If I were riding my motorbike, at say 50 kph, and then at a particular point shouted out my name, theoretically speaking, would my voice reach a person standing, say 50 m ahead, at the same time as it would as if I were standing at that same point and shouting?
In other words, would the sound waves be affected by my momentum? And if sound waves can indeed be accelerated, can they also be decelerated (not halted entirely, but delayed in some way)?
No. Sound travels at a speed determined by the medium in which it is being carried. Once created and on their way, the sound waves don’t know what speed the object creating them was travelling at. Your shout may be doppler-shifted by your speed (appearing shorter and at a higher frequency to an observer in front of you), but the time it takes to get to them won’t be changed by how fast you were moving.
Now, if you happened to have a 50KPH tailwind moving the air along with you as you were moving, then the sound would appear accelerated relative to a stationary observer. It’s the speed of the carrying medium which determines it.
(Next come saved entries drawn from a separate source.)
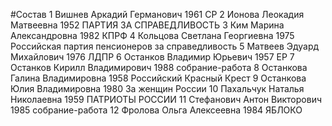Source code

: #Состав
1 Вишнев Аркадий Германович 1961 СР
2 Ионова Леокадия Матвеевна 1952 ПАРТИЯ ЗА СПРАВЕДЛИВОСТЬ
3 Ким Марина Александровна 1982 КПРФ
4 Кольцова Светлана Георгиевна 1975 Российская партия пенсионеров за справедливость
5 Матвеев Эдуард Михайлович 1976 ЛДПР
6 Останков Владимир Юрьевич 1957 ЕР
7 Останков Кирилл Владимирович 1988 собрание-работа
8 Останкова Галина Владимировна 1958 Российский Красный Крест
9 Останкова Юлия Владимировна 1980 За женщин России
10 Пахальчук Наталья Николаевна 1959 ПАТРИОТЫ РОССИИ
11 Стефанович Антон Викторович 1985 собрание-работа
12 Фролова Ольга Алексеевна 1984 ЯБЛОКО
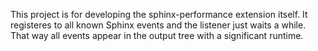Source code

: This project is for developing the sphinx-performance extension itself.
It registeres to all known Sphinx events and the listener just waits a while.
That way all events appear in the output tree with a significant runtime.
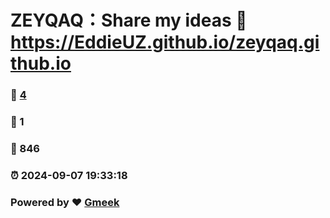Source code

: # ZEYQAQ：Share my ideas :link: https://EddieUZ.github.io/zeyqaq.github.io 
### :page_facing_up: [4](https://EddieUZ.github.io/zeyqaq.github.io/tag.html) 
### :speech_balloon: 1 
### :hibiscus: 846 
### :alarm_clock: 2024-09-07 19:33:18 
### Powered by :heart: [Gmeek](https://github.com/Meekdai/Gmeek)
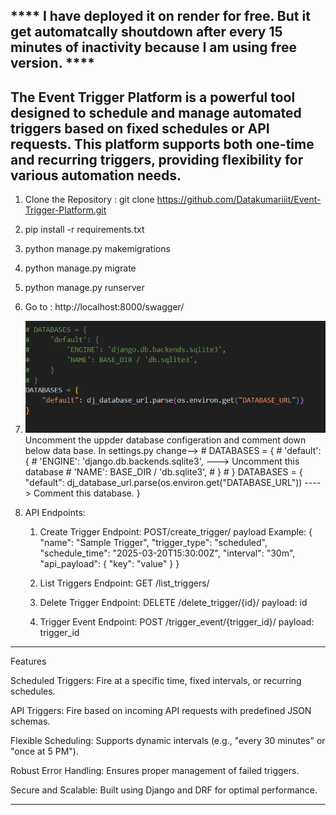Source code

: **** I have deployed it on render for free. But it get automatcally shoutdown after every 15 minutes of inactivity because  I am using free version. ****
------------------------------------------------------------------------------------
The Event Trigger Platform is a powerful tool designed to schedule and manage automated triggers based on fixed schedules or API requests. This platform supports both one-time and recurring triggers, providing flexibility for various automation needs.
-----------------------------------------------------------------------------------



1. Clone the Repository : git clone https://github.com/Datakumariiit/Event-Trigger-Platform.git
2. pip install -r requirements.txt
3. python manage.py makemigrations
4. python manage.py migrate
5. python manage.py runserver
6. Go to : http://localhost:8000/swagger/
7. ![alt text](image.png)  Uncomment the uppder database configeration and comment down below data base.
                In settings.py change-->
                # DATABASES = {
                #     'default': {
                #         'ENGINE': 'django.db.backends.sqlite3',                    ---> Uncomment this database
                #         'NAME': BASE_DIR / 'db.sqlite3',
                #     }
                # }
                DATABASES = {
                    "default": dj_database_url.parse(os.environ.get("DATABASE_URL"))        ----> Comment this database.
                }   

8. API Endpoints:
    1. Create Trigger
       Endpoint: POST/create_trigger/
       payload Example:  {
                              "name": "Sample Trigger",
                              "trigger_type": "scheduled",
                              "schedule_time": "2025-03-20T15:30:00Z",
                              "interval": "30m",
                              "api_payload": { "key": "value" }
                          }
    2. List Triggers
        Endpoint: GET /list_triggers/

    3. Delete Trigger
        Endpoint: DELETE /delete_trigger/{id}/
        payload: id

    4. Trigger Event
        Endpoint: POST /trigger_event/{trigger_id}/
        payload: trigger_id

-------------------------------------------------------------------------------------------
Features

Scheduled Triggers: Fire at a specific time, fixed intervals, or recurring schedules.

API Triggers: Fire based on incoming API requests with predefined JSON schemas.

Flexible Scheduling: Supports dynamic intervals (e.g., "every 30 minutes" or "once at 5 PM").

Robust Error Handling: Ensures proper management of failed triggers.

Secure and Scalable: Built using Django and DRF for optimal performance.

-------------------------------------------------------------------------------
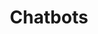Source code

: ---
# This topic lives at
# https://digital.gov/topics/chatbots

# Topic Title
title: "Chatbots"

# description — keep it short and clear
# summary: ""

# Weight
weight: 1

# For more information on managing topics,
# see https://github.com/GSA/digitalgov.gov/wiki/topics
---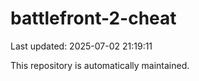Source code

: # battlefront-2-cheat

Last updated: 2025-07-02 21:19:11

This repository is automatically maintained.
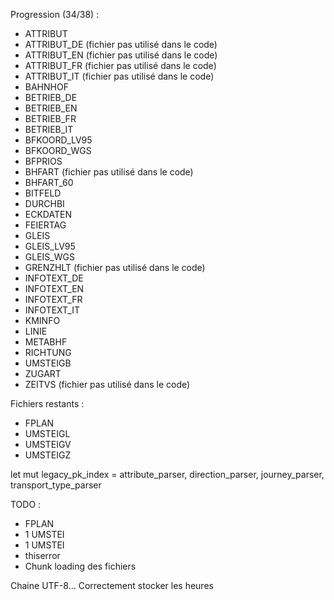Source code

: Progression (34/38) :
* ATTRIBUT
* ATTRIBUT_DE (fichier pas utilisé dans le code)
* ATTRIBUT_EN (fichier pas utilisé dans le code)
* ATTRIBUT_FR (fichier pas utilisé dans le code)
* ATTRIBUT_IT (fichier pas utilisé dans le code)
* BAHNHOF
* BETRIEB_DE
* BETRIEB_EN
* BETRIEB_FR
* BETRIEB_IT
* BFKOORD_LV95
* BFKOORD_WGS
* BFPRIOS
* BHFART (fichier pas utilisé dans le code)
* BHFART_60
* BITFELD
* DURCHBI
* ECKDATEN
* FEIERTAG
* GLEIS
* GLEIS_LV95
* GLEIS_WGS
* GRENZHLT (fichier pas utilisé dans le code)
* INFOTEXT_DE
* INFOTEXT_EN
* INFOTEXT_FR
* INFOTEXT_IT
* KMINFO
* LINIE
* METABHF
* RICHTUNG
* UMSTEIGB
* ZUGART
* ZEITVS (fichier pas utilisé dans le code)

Fichiers restants :
* FPLAN
* UMSTEIGL
* UMSTEIGV
* UMSTEIGZ

let mut legacy_pk_index = attribute_parser, direction_parser, journey_parser, transport_type_parser

TODO :
* FPLAN
* 1 UMSTEI
* 1 UMSTEI
* thiserror
* Chunk loading des fichiers

Chaine UTF-8...
Correctement stocker les heures
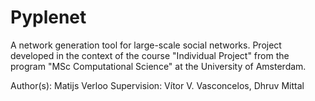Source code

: # Pyplenet

A network generation tool for large-scale social networks. 
Project developed in the context of the course "Individual Project" from the program "MSc Computational Science" at the University of Amsterdam.

Author(s): Matijs Verloo
Supervision: Vítor V. Vasconcelos, Dhruv Mittal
Great… thanks for clearing that up!! Another related question that came to my mind after reading some of the replies…
It’s the speed of the carrying medium which determines it.
Would the same apply to radio waves too?
For example, suppose I had this spaceship currently in the vicinity of Jupiter and making its way to Saturn, and I wanted to send it an urgent instruction, would accelerating my transmitter to a certain velocity and THEN sending out the radio signal cause the signal to get there any faster, and could my signal be distorted in any way because of the acceleration? It being space, there wouldn’t be any scope for variation in the physical properties of the transmitting medium. Also assuming all the intermediate planets weren’t in the way.
Electromagnetic Radiation (radio waves, light, X-Rays, etc.) doesn’t propagate via any medium, first off (passing through a medium slows it however, or more correctly, causes it to be absorbed and re-emitted, which slows the overall signal). Travelling in the direction you’re sending the EM waves will increase their frequency (blueshift). The speed of electromagnetic radiation is a constant. One of the central findings of relativity is that you cannot add your speed to the speed of light you’re emitting.